Un mostro marino che sbuca fuori come un perfetto quanto inutile deus ex machina, senza background definito, viene, appare a buffo, salva la masnada di pirati buoni e di sani principi ed altrettanto a buffo scompare. È perché odio il fantasy? È vero, ho le mie riserve, ma, davvero, questo era un espediente narrativo che definirei raffinato quanto un sonoro e pieno rutto di un conferenziere al microfono. Semplicemente messo ad minchiam. Discesa vertiginosa del giudizio.
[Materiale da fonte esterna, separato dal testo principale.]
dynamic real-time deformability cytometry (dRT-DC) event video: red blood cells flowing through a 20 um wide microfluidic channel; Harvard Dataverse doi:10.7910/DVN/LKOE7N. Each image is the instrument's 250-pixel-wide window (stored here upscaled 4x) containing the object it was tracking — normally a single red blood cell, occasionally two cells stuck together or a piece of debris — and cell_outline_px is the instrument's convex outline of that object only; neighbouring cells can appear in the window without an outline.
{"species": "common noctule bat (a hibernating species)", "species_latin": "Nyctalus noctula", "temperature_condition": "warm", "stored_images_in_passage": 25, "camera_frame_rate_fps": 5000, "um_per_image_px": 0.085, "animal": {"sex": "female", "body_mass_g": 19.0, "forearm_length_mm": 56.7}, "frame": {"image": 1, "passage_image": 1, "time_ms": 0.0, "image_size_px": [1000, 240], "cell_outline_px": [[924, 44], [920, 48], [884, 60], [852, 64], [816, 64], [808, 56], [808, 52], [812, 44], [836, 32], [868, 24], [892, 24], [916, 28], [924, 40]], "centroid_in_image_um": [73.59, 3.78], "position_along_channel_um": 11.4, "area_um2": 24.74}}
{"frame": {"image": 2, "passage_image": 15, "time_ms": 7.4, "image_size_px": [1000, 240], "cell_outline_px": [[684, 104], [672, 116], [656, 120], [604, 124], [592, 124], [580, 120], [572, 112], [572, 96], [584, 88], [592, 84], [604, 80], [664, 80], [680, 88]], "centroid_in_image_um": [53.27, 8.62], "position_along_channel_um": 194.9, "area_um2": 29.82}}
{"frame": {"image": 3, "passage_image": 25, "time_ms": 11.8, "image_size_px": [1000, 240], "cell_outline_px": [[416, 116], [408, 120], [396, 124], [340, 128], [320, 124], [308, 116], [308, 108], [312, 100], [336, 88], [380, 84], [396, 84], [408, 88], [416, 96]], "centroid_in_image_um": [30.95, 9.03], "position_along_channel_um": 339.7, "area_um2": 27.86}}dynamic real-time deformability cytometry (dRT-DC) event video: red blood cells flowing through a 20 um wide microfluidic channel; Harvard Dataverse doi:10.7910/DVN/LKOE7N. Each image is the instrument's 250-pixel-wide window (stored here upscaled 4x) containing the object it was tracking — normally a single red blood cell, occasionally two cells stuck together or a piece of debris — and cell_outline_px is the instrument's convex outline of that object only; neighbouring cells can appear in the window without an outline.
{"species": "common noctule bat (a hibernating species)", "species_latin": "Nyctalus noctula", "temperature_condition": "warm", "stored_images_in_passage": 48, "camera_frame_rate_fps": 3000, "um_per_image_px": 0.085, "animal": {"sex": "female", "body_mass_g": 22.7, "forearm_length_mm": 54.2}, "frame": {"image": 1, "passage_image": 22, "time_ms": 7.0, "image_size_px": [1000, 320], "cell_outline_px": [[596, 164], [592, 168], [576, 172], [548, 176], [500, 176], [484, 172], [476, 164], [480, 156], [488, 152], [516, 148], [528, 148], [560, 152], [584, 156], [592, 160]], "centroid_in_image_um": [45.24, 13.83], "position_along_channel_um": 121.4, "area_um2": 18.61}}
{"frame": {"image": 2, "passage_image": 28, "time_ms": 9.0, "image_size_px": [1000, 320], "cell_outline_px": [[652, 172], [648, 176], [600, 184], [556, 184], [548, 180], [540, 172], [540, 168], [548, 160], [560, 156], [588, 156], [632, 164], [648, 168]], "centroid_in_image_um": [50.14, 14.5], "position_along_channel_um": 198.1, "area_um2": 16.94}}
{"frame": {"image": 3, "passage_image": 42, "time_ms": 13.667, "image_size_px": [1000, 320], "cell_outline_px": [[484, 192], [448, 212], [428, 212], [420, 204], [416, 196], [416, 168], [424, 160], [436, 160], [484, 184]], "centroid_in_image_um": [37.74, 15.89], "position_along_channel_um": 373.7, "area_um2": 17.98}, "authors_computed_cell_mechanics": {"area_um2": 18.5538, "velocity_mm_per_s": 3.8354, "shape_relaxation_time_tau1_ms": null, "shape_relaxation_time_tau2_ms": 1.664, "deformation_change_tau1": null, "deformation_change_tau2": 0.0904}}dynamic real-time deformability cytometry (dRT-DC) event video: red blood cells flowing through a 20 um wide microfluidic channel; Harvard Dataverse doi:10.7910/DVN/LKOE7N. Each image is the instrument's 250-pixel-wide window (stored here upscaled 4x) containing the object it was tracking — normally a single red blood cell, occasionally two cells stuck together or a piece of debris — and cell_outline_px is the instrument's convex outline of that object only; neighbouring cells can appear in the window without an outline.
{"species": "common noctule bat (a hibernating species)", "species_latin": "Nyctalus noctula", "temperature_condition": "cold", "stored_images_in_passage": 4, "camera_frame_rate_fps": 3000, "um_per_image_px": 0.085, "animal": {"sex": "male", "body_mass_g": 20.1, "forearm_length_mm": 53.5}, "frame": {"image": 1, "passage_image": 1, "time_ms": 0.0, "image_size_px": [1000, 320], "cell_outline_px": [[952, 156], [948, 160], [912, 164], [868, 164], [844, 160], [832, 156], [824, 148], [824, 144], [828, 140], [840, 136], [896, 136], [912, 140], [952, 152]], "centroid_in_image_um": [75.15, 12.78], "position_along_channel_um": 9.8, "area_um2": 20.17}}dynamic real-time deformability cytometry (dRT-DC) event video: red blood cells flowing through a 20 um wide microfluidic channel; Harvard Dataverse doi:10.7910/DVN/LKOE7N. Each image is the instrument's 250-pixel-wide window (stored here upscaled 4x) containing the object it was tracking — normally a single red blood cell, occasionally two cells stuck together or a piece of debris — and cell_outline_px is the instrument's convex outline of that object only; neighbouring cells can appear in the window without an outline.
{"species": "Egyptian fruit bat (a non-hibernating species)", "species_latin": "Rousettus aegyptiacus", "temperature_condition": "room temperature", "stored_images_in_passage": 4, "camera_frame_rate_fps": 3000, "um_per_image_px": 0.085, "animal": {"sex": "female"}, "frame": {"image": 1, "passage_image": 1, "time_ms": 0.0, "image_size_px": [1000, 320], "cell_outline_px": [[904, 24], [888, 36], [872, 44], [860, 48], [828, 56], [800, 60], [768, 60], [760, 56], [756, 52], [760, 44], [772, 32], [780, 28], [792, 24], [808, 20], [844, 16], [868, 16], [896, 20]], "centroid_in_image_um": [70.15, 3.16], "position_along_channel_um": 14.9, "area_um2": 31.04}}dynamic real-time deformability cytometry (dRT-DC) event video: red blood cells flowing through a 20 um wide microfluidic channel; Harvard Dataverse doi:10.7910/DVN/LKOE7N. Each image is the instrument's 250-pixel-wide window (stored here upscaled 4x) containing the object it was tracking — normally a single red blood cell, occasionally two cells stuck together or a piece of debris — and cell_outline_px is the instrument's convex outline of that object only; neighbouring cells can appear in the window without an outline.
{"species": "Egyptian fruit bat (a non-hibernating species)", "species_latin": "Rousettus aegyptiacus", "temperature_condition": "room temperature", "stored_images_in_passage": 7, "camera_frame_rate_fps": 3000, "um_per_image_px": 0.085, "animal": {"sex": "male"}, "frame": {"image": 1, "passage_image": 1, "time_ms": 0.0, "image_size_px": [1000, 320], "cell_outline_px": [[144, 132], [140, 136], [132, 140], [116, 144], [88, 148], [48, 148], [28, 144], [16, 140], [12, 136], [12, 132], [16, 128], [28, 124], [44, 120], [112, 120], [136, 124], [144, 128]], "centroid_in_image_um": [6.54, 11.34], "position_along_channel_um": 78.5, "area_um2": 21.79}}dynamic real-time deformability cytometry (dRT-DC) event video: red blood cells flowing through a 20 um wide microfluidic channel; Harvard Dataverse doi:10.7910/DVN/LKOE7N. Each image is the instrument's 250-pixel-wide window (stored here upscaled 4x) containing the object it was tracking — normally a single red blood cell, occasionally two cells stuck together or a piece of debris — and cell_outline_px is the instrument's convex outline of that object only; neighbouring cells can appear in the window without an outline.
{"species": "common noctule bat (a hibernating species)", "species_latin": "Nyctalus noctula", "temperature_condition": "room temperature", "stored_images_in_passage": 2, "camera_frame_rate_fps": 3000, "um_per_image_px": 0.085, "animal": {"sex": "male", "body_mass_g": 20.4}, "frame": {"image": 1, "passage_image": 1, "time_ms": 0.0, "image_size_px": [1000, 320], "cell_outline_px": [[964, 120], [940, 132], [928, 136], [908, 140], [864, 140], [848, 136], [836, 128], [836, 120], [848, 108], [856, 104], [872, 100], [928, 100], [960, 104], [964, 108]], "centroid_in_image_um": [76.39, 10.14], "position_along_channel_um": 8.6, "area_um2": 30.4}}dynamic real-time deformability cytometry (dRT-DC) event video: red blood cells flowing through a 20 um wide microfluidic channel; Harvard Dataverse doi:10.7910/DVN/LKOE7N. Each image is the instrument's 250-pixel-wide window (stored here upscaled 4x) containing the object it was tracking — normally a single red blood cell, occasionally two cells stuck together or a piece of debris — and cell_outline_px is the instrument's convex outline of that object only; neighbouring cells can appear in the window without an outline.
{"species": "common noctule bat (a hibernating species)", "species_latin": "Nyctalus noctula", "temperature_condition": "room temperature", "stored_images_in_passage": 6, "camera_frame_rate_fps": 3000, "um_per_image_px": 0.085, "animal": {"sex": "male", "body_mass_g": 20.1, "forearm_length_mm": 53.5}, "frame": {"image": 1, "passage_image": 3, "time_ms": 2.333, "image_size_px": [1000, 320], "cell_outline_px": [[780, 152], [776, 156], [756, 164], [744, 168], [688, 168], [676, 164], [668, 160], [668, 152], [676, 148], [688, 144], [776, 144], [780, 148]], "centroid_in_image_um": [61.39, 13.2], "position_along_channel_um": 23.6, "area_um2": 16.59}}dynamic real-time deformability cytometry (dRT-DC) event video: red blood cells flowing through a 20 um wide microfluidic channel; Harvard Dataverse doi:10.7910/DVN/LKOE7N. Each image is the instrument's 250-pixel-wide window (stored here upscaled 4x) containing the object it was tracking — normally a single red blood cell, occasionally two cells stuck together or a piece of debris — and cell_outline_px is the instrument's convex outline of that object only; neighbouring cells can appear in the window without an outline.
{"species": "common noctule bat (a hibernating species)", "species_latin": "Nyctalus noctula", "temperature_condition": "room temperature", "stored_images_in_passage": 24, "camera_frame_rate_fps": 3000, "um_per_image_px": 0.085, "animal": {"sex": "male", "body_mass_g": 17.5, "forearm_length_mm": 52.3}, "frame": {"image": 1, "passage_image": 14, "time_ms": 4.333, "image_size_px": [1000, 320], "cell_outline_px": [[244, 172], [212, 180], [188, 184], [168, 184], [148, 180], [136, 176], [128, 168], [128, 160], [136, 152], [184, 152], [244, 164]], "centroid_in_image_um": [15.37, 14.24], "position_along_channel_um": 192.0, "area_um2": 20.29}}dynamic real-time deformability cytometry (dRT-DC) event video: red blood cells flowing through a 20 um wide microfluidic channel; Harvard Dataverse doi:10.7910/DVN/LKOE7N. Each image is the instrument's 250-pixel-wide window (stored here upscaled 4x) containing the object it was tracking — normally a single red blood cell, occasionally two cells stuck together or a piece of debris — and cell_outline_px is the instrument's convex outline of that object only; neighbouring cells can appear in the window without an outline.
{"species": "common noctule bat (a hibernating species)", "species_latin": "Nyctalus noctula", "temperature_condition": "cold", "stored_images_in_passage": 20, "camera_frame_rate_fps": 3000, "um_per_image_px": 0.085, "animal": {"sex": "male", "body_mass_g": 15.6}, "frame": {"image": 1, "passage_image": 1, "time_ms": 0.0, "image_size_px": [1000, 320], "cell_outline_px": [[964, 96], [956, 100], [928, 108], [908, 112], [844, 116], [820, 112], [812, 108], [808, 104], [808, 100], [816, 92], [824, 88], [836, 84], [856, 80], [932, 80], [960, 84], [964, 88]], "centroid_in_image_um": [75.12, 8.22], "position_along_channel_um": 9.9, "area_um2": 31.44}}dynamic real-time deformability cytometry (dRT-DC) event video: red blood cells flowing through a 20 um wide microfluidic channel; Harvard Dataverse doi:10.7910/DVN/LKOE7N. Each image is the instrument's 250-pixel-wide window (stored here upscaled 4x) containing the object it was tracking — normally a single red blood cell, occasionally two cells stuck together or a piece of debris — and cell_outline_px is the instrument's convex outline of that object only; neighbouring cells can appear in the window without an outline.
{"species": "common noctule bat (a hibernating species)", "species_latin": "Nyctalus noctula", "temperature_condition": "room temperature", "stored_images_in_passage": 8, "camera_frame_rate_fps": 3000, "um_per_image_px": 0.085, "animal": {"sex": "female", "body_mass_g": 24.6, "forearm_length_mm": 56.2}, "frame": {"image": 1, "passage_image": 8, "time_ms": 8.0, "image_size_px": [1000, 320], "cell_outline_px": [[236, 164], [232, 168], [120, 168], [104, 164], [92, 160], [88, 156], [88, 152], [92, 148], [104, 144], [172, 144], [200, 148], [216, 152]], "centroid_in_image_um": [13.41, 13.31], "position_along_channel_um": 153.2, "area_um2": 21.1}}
More about Il Corsaro Nero Si potrebbe etichettare con la dicitura "piacevoli sorprese". Non avevo letto mai niente di Salgari, e pensavo di essere ormai troppo attempata per apprezzare le sue opere, un po' come mi è successo per L'Isola del Tesoro di Stevenson. Un libro piacevole, questo, ma a tratti poco vivido e lento in alcuni punti. Forse il fatto che il protagonista sia il solito ragazzino di giovanissima età (nella mia immaginazione opportunamente sostituito da una ragazzina in incognito, ma non cambia nulla) oramai mi mette un po' a disagio. Per inciso, Long John Silver, alias Porco Arrostito, s'è poi rivelato il personaggio più interessante del libro e non vedo l'ora di approfondirlo.
Tornando al Corsaro Nero, s'è rivelato essere di gran lunga al di sopra delle mie aspettative. Un libro per ragazzi di ogni età, senza ombra di retorica. Il protagonista ha tutte le caratteristiche distintive dell'eroe: nobiluomo, cavaliere, pietoso, eppure... Eppure, con quella sua aria funerea, lugubre, è circondato di quella cupezza da tenebroso che a prima vista lascia spiazzati in un personaggio tanto positivo, fiero e di saldi principi.
La chicca è il cammeo del giovane Morgan, comandante in seconda del Corsaro Nero, evento salutato con entusiasmo dalla mia immaginazione. Senza fatica l'immagine del Morgan della Santa Rossa è stata riutilizzata qui, "fittava" (come si dice in italiano?!) perfettamente: per me è stato meglio che guardare un film. Strepitoso.
Le descrizioni naturalistiche di paesaggi, fauna e flora sono vivide ed impeccabili, così come quelle di eventi, dalle battaglie navali all'emozionante uragano presso le coste delle piccole Antille, fino al palpitante amorazzo fra il Corsaro e Honorata, che credevo che il libro me lo facesse calare, e invece...
Non l'ho ancora terminato, ma mi sono ritrovata ad aver letto 160 pagine in due giorni. Da rimanerci con gli occhi sgranati. Fantastico! Entusiasmante! Vivido!

C'è dell'altro
Amélie Nothomb - Metafisica dei tubi, Le Catilinarie, Né di Eva né di Adamo
Perde un po' di punti questa scrittrice, nella mia classifica personale. Sembra come se, quando il contenuto delle sue opere sia privo di palese piglio critico o polemico nei confronti di alcuni meccanismi sociali, esse diventino prive della verve che mi aveva conquistata precedentemente. Se si concentra sulla sua autobiografia senza contestare nulla, mi risulta antipatica.
Niente di che per questi tre libri (il primo parla della sua infanzia, il secondo è un racconto un po' angosciante ma carino, forse il più rilevante fra i tre, il terzo narra della sua storia d'amore, se così la si può chiamare -koi, non ai, precisa lei- con un ragazzo nipponico), a parte un viscerale odio per le carpe che personalmente non condivido.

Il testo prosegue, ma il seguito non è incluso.